I’ve stolen that last bit — the brother bit — from Jesus Adorno himself, in fact, arguably the most beloved and connected man in London restaurants. (It’s Jesus, by the way — pronounced like Zeus, not like Mr. Christ. Different gods; similar stature around these parts. Oh, and it’s actually Jesus Adorno Sanabria, in keeping with the Bolivian tradition of preserving your mother’s maiden name. But Londoners got confused, and the toffs thought he was missing a hyphen, so Jesus simplified things on his business card long ago.)

The sibling analogy is about right. Adorno tempers a sort of conspiratorial chumminess with just the gentlest sense of wisdom and authority. And people love him, flock to him, follow him, with all the joyful lunacy of family ties. Le Caprice, which the man helmed for 38 years, was a good brasserie with a glitzy history, and it shone through (despite its funny old location) when everything else in London was a little drab and dull and, well, Londony. (‘Le Caprice: Behind the Ritz but Ahead of Its Time,’ ran the original billboard advert when Jeremy King and Chris Corbin first opened the joint in the early 1980s.)

"Leaving was like losing my life, losing my heart..."

But then the ‘foodie’ revolution happened, and everyone became a celebrity, and suddenly beautiful David Bailey prints no longer buttered quite as many parsnips — until, by the end, you suspected that the only reason people were popping in was for the familiarity, that sense of the storm in a port; for Jesus, if we’re honest. To Le Caprice, Adorno was like Attenborough is to the BBC, the Queen to the monarchy — such an integral and wholesome and singular part of the institution that you wondered how things might continue once they were gone, not that you could ever imagine such a thing. Then the pandemic happened, and the restaurant shut its doors for good, and Richard Caring (owner of Caprice Holdings, which commands the Ivy group, Sexy Fish, Annabel’s et al, along with Le Caprice) called Adorno into his office. “He told me he didn’t have a new site for me, and that I was to stay on furlough.” Adorno recalls. “So I decided to give in my notice the next day.”

Adorno with Sir Rocco Forte, the hotelier behind Brown’s

“It was hurtful”, Adorno says about the decision to leave, admitting that his goal had long been to stay at the institution for 40 years. “But I had no choice.” For a while, he thought about diving into restaurant consultancy (“and at least the money would be better!”), believing he could never find a place to enchant or beguile or provoke him in quite the same way as Le Caprice had — the first power restaurant in London, and his first love. (“It was like losing my life, losing my heart,” he says. “I spent half of my life there…”)

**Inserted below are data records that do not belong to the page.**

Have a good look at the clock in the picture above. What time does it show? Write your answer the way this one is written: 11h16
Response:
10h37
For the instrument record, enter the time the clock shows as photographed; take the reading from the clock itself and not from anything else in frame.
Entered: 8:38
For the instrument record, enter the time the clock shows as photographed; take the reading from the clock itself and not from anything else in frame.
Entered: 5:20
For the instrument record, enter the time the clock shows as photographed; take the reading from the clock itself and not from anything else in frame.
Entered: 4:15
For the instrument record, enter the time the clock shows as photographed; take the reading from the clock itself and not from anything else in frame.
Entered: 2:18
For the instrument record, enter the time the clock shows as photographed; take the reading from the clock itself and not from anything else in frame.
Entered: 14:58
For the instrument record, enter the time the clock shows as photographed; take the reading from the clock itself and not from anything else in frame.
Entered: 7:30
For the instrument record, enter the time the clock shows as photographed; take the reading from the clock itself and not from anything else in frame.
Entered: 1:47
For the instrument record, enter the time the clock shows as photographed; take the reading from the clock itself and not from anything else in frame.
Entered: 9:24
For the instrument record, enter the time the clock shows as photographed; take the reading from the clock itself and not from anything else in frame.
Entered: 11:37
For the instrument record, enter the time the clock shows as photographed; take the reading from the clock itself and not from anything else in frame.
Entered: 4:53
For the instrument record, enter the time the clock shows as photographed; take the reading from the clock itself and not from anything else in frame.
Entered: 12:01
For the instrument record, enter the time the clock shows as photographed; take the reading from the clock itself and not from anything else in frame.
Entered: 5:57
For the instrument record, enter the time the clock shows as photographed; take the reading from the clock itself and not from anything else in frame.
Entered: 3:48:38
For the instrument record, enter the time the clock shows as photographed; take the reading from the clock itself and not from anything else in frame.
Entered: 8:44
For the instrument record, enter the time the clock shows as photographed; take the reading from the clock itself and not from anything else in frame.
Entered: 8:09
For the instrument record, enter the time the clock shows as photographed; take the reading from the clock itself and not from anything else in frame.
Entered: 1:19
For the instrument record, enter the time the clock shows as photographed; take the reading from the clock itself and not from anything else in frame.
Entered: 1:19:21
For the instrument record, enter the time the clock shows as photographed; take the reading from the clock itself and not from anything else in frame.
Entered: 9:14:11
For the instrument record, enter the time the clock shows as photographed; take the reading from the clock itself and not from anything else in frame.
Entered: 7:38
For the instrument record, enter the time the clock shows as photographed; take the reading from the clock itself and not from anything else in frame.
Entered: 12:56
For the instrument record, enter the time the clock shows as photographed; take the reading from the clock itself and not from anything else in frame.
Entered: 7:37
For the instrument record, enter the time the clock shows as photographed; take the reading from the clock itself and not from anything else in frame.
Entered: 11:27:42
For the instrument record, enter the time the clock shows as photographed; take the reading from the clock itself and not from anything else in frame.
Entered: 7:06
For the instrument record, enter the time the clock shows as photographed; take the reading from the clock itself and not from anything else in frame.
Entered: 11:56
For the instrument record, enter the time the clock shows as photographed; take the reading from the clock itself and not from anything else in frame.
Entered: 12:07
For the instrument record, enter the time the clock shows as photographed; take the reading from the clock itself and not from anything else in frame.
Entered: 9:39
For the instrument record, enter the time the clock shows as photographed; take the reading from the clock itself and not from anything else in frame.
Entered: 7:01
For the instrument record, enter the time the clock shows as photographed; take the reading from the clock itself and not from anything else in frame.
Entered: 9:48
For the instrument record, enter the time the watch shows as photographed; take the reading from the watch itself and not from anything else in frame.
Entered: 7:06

But then he walked into Charlie’s, the grand, beautiful, historic dining room of Brown’s Hotel on Albermarle Street, owned by the formidable Sir Rocco Forte — and suddenly things changed. John Keats had nightingales. Warhol had soup tins. Jesus Adorno has rooms. They appear to spark something off in him, and he in turn can transform them into something new entirely. Where you or I might see four walls, a carpet, and somewhere to chop up a little Chicken Milanese, Adorno sees the room’s source code and its swirling DNA, like Neo in The Matrix, only in navy fresco wool. “This is what convinced me to take the job,” he says of the handsome view from double doors of the dining room out across its length. He has been tweaking the place ever since he arrived in the autumn of last year, swapping out square tables for more sociable round ones wherever possible. (No-one likes eating at square tables,” he says with a wince.) At the same time, he has transformed the once-vaguely-chilly ‘Siberia’ of the room (“The Picadilly End”) into the real power spot, coalescing around three excellently-positioned banquette tables, dotted with navy financiers. But they’re all good. Nowhere is out in the sticks. Everywhere has the right mix of see-and-be-seen. Real masters have the confidence not to overhaul, but to tweak.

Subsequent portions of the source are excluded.